2.2.2 Questions clés
L’étude sera guidée par les questions de recherche suivantes (qui seront précisées dès le début) :
- Qui sont les enfants non scolarisés que le programme ABEP touche, et à quels obstacles étaient-ils confrontés avant leur inscription ? (Tenez compte du sexe, du handicap et d’autres facteurs de marginalisation.
- Dans quelle mesure le programme ABEP cible-t-il efficacement les enfants les plus exclus, les filles issues de communautés conservatrices, les enfants handicapés et les enfants vivant dans des zones touchées par un conflit ?
- Dans quelle mesure l’inscription et la fréquentation du programme ABEP ont-elles influencé l’accès des enfants à l’éducation ?
- Quels changements observe-t-on au niveau des effectifs ou des taux de présence ?
- Qu’est-ce qui motive ou freine la fréquentation scolaire régulière et le maintien des effectifs, en particulier chez les filles et les autres groupes vulnérables ?
- Dans quelle mesure les apprenants du programme ABEP acquièrent-ils les compétences fondamentales en lecture, en écriture et en calcul ?
- Quelle est la qualité de l’enseignement et de l’apprentissage dans les centres ABEP ?
- Les animateurs utilisent-ils des méthodes centrées sur l’enfant et tenant compte des différences de genre ?
- À quoi ressemble l’environnement de la classe en termes de sécurité, d’inclusion, de disponibilité du matériel et d’utilisation de l’évaluation formative ?
- Les apprenants ont-ils le sentiment d’apprendre et de gagner en confiance ?
- Les parents et les responsables communautaires considèrent-ils le programme ABEP comme un outil précieux ?
- Comment les enseignants du système scolaire classique perçoivent-ils les diplômés de l’ABEP intégrés dans le système scolaire classique ? Existe-t-il des problèmes de stigmatisation ou d’acceptation ?
- Quels sont les principaux défis et facteurs clés qui influencent le succès d’ABEP ?
- Comment ABEP peut-elle être renforcée ou étendue pour maximiser son impact ?
2.3 Étendue des travaux
La recherche sera menée dans 12 zones de gouvernement local (LGA) dans chacun des 3 États de mise en œuvre :
État de Kano : Nassarawa, Gwale, Kumbutso, Tudun Wada et Rimin Gado.
État de Jigawa : Kafin Hausa, Gwaram et Babura.
État de Sokoto : Gwadabawa, Bodinga, Sokoto Nord et Tambuwal.
Au sein de chaque zone de gouvernement local (LGA), deux communautés d’intervention seront sélectionnées pour une couverture complète.
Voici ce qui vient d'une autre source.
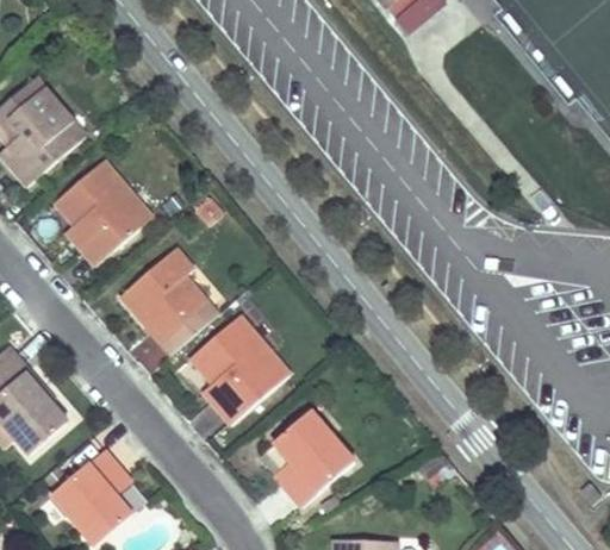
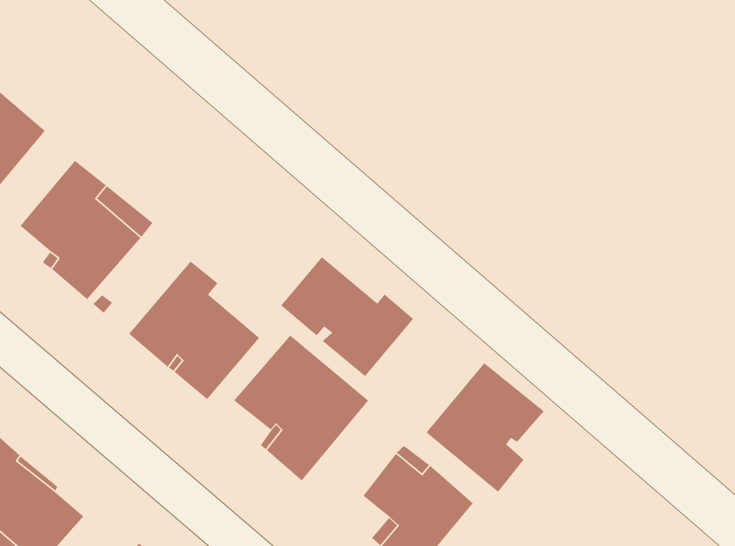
building: none -> [280,256,414,377]
building: none -> [426,362,545,493]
Population cible et parties prenantes
La population cible principale est constituée des enfants et adolescents non scolarisés qui bénéficient directement du programme ABEP. Il s’agit des garçons et des filles de 10 à 18 ans qui n’ont jamais été scolarisés ou qui ont abandonné leurs études prématurément, et qui sont actuellement inscrits aux cours ABEP de niveau 1, 2 ou 3. Au sein de ce groupe, une attention particulière doit être portée aux filles (qui représentent environ 60 % de la population cible), aux enfants en situation de handicap et aux autres sous-groupes marginalisés.
Les principaux groupes de parties prenantes à impliquer sont les suivants :
• Parents/Tuteurs des apprenants du programme ABEP.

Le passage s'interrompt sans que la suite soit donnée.